Marmot Day is an Alaska holiday established to celebrate marmots and Alaska culture. Although local festivals have been part and parcel of frontier life for decades, Marmot Day became an official holiday on April 18, 2009, when the 26th Alaska State Legislature officially passed Senate Bill 58. Marmot Day is celebrated on February 2, replacing Groundhog Day with a holiday honoring Alaska's marmots. From Juneau to Anchorage to Fairbanks, and all the cities in between, Marmot Day has become an Alaska institution.

== Alaskan Senate Bill ==
Senate Bill 58, sponsored by Sen. Linda Menard, R-Wasilla, was first introduced by the late Dr. Curtis Menard, Linda Menard's husband and former state legislator. Concerned by the gradual decline of Alaska's folk values, Dr. Menard proposed his idea of creating Marmot Day in the 1990s. After getting stuck in a committee, the controversial Marmot Day bill died in the legislature. Sen. Linda Menard reintroduced the bill for the 26th Alaska Legislature, and the bill passed on the second to last day of the legislative session, and Sarah Palin signed it into law. As Senator Menard said, "By recognizing the marmot, our state is building a tradition and legacy to be built on for future generations."
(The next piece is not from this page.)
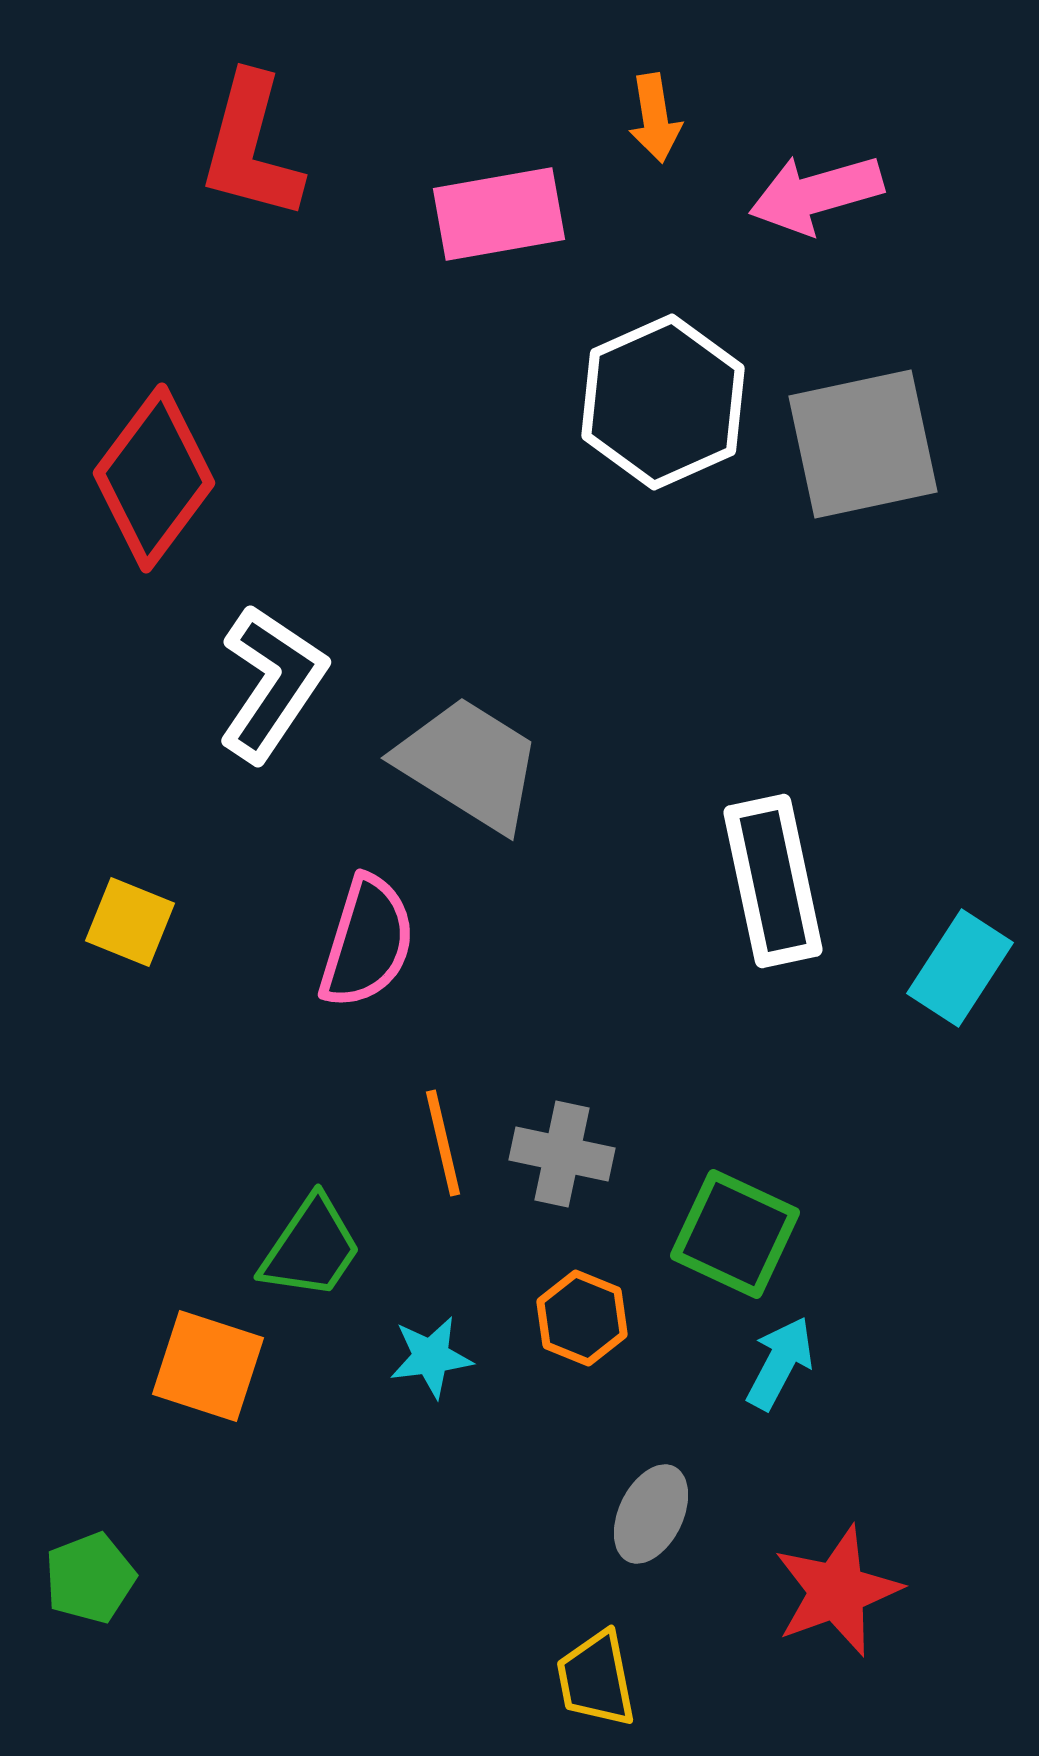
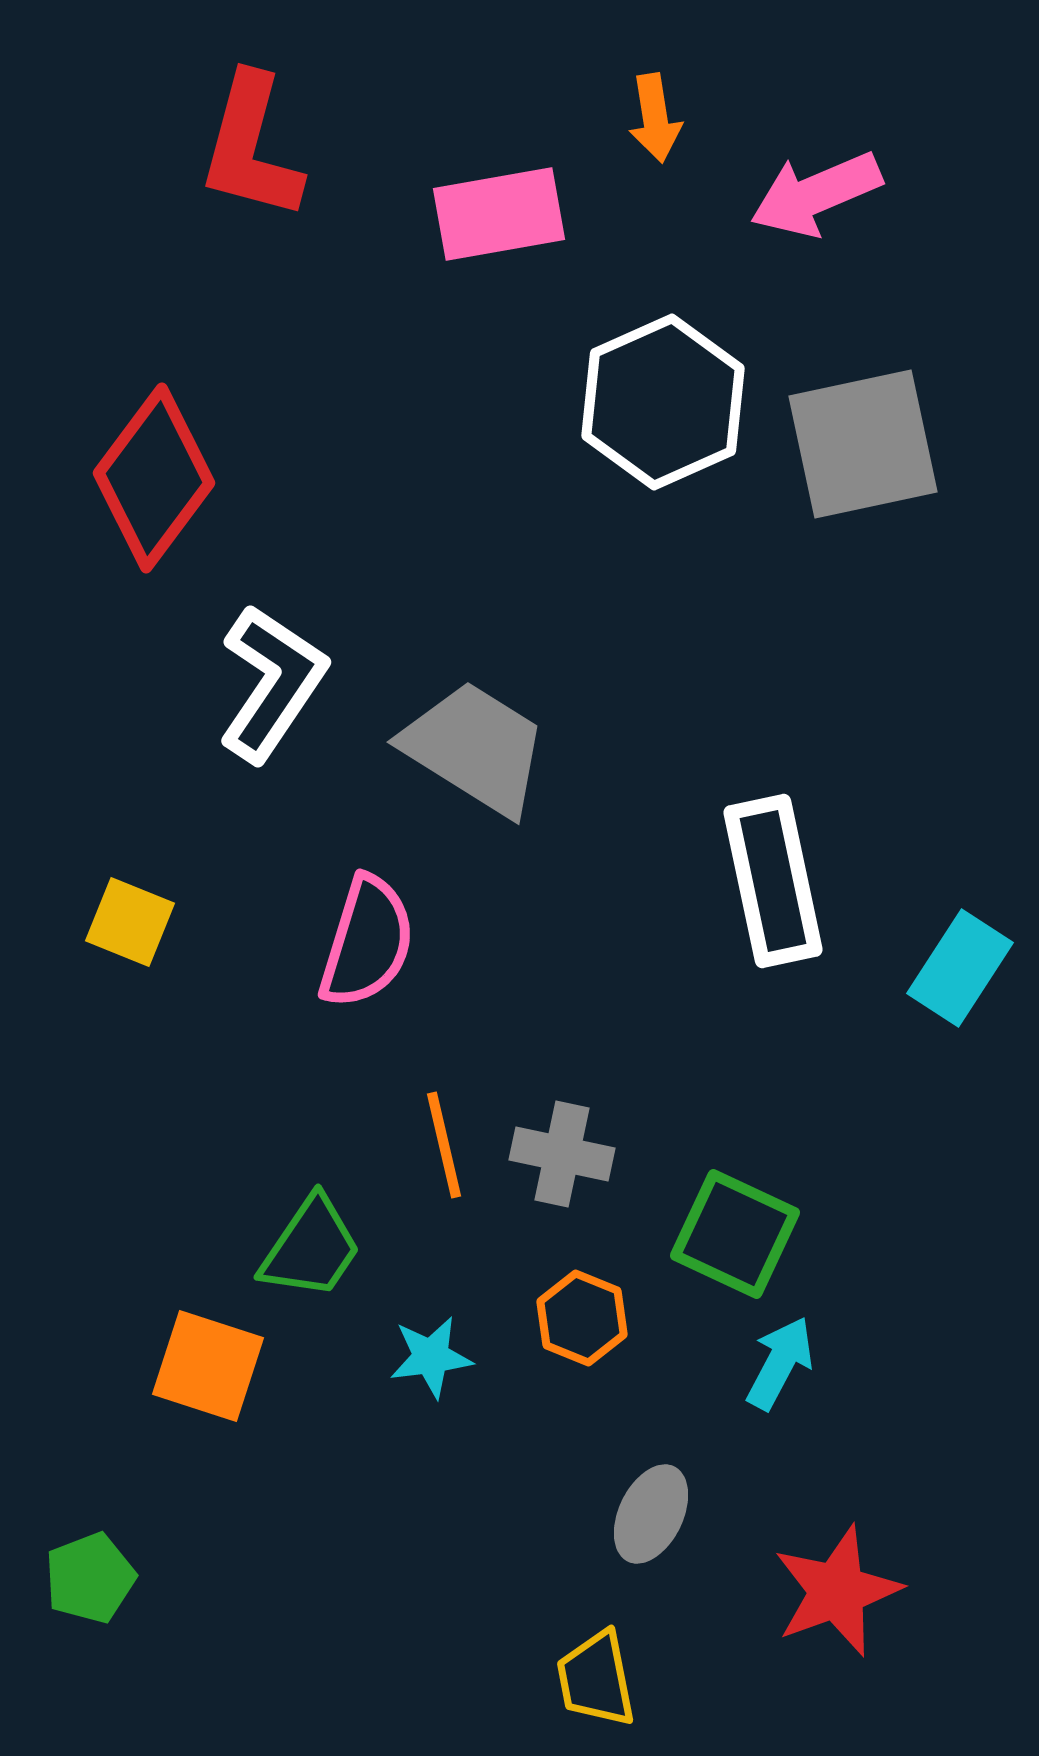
pink arrow: rotated 7 degrees counterclockwise
gray trapezoid: moved 6 px right, 16 px up
orange line: moved 1 px right, 2 px down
== Distinguished from Marmot Day in Owosso, Michigan ==
Marmot Day is also the name of a community celebration in Owosso, Michigan, occurring on July 25 (or on the following Monday if the 25th falls on a weekend). It is a celebration of all marmots, which include groundhogs, woodchucks, and ground squirrels.

Marmot Day was first celebrated in 2002 as a day celebrating all marmots. A luncheon is traditional as part of the celebration, marmot jokes and ginger snaps are shared, among other festivities typical of party celebrations. In recent years the celebration has been held at the Covenant Eyes global headquarters in Shiawassee County. At 12:45 p.m., a marmot is positioned outside its hole, and if it goes into its hole, legend has it that summer is over; if it does not go into its hole, there will be one more month of summer.